Author: Cassie Gasaway
The busy holiday shopping season is here! Are you worried about balancing your personal and professional life around Christmas and New Year’s? We spoke to three retailers to learn how they manage their time, employees and store hours during the holidays. Let’s hear their tips for making it all work.
Coordinate with your team members to make a holiday schedule. Photo Credit: Archery Country
Tyler Vanderkolk, owner of Archery Country in Austin, Texas
Vanderkolk manages five full-time employees and one part-time employee. He works with his staff to grant their holiday vacation requests, but he ends up working the whole season, except when the shop is closed.
“I get everyone together in November to ask about family schedules and plan accordingly,” Vanderkolk said. “Thankfully, my guys aren’t too needy. They get their time and are flexible, but I basically gun through the holiday season because we’re so busy. I bank on taking a week off in February and March to make up for it.
Vanderkolk acknowledges that this is part of owning a business. “That’s the problem with being an entrepreneur,” he said. “You don’t have to ask to take time off, you can leave when you want, but you shouldn’t leave when you’re busy. You need to grind and make money when you can because it’s not always that way.”
Vanderkolk steps out to take family Christmas card photos and similar activities during the holiday season, but said his family knows he’ll be gone most of the time.
“It’s one of those deals where everyone knows what to expect going into the holiday season,” he said. “I have to work to provide for my family, and they understand that. You have to be there when the customer wants to be. They usually procrastinate their Christmas shopping – and I don’t blame them – so our busiest time is the week before Christmas. It really ramps up and you notice it.”
Try to keep your work and personal life separate. Photo Credit: Archery Unlimited
Neal Kiehne, owner of Archery Unlimited LLC in Etna, Wyoming
“As fiscal as the archery business is, we try and stay open with the exception of Christmas and New Year’s Eve and Day,” Kiehne said. “Some folks are already looking forward to time off at Christmas to spend time with their kids and spouse. However, the busy time is a revolving door, so you need to be prepared for it when it comes.”
Kiehne works with his wife and one full-time employee. He said their employee works hard during the holidays, so they make sure she gets time off to spend with her family. Additionally, Kiehne said his family doesn’t live close, so they rarely get together during the holidays. This, he says, is a benefit, as he can be available when his customers need him.
“Owning and operating a successful archery business isn’t for people who feel they need time off (during the holidays),” he said. “When customers want to come to your store, it’s best if you are there. My recommendation for separating the store from your personal life is to make sure you do something other than play with bows. It’s cool to go to tournaments and such, but if all you do is spend time with a bow in your hand, you’ll get sick of it very quickly – no matter how passionate you think you are about it.”
Strike a balance between being there for your customers and being there for your own family. Photo Credit: Top of Utah
Lance Postma, owner of Top of Utah Archery in Logan, Utah
Postma said he usually has two or three employees to help him juggle his time between work and family, but this year he’s on his own. At the end of the year, one of his employees left for college, and the other went on a service mission. After the coronavirus hit, he never rehired. He closes the shop for all major holidays, including Christmas and New Year’s, but he’s undecided whether he’ll take more time off this year. However, Postma offered this advice to others:
“You have to decide if you want to make the business your life or if you want your life to be about people,” he said. “Customers should understand if you make your life about people, because you’ll be there for them. But they must realize your people and family matter, too. If you’re all about business and the sale, you’re probably not putting enough time into your people or customers. You’ll lose sight of what matters, and it’ll cost you your family and eventually your customers.”

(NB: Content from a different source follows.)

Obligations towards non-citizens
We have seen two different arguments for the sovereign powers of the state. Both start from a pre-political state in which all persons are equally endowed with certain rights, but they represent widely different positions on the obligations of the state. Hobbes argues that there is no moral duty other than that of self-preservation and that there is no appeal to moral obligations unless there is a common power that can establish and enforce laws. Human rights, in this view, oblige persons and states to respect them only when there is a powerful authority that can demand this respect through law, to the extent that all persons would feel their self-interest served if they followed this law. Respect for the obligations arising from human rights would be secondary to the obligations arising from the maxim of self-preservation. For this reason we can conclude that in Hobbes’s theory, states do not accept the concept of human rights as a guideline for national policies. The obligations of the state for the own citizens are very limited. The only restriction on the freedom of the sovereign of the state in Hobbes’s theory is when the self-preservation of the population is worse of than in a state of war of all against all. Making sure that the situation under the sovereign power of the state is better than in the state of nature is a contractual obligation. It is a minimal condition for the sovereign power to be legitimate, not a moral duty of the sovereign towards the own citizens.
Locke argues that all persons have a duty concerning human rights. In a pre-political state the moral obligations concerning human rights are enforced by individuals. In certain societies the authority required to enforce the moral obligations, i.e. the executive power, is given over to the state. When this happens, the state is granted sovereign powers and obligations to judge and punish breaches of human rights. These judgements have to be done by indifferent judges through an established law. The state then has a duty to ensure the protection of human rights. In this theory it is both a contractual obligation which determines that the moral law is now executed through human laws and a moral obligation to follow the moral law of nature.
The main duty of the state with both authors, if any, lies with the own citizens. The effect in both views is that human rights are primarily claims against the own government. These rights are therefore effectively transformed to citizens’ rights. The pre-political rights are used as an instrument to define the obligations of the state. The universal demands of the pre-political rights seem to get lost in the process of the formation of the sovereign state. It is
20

Postma values family time and said taking off on Christmas and New Year’s is essential. He said he sacrificed a lot of his children’s younger years working late. He also said closing on a holiday is a good way to recharge because work is busy and stressful. He communicates these closures with the community to help customers prepare.
“I try to help people plan ahead,” he said. “I let them know the days we’re closed by word of mouth, social media marketing and signs on my store. We’re the busiest two weeks before Christmas and the week between Christmas and New Year’s when people bring their equipment in to get it set up. I’ll work all those hours myself, which will be a trick and a challenge, but it will make family time that much more enjoyable and rewarding.”
Strike the Right Balance
All three retailers take Christmas and New Year’s Day off. But they try to work their regular hours the rest of the time to be available for last-minute shoppers. They encourage shop owners to be present in the moment at all times. In other words, if you’re at work, be at work, and when you’re at home, be at home. Running a successful business is about balance, including time at – and away from – your shop. Determine what’s feasible for you. Your business and family both matter, so be honest and communicate expectations to both parties. If you must be at work now, remember to be with your family later – and, of course, enjoy the holiday season.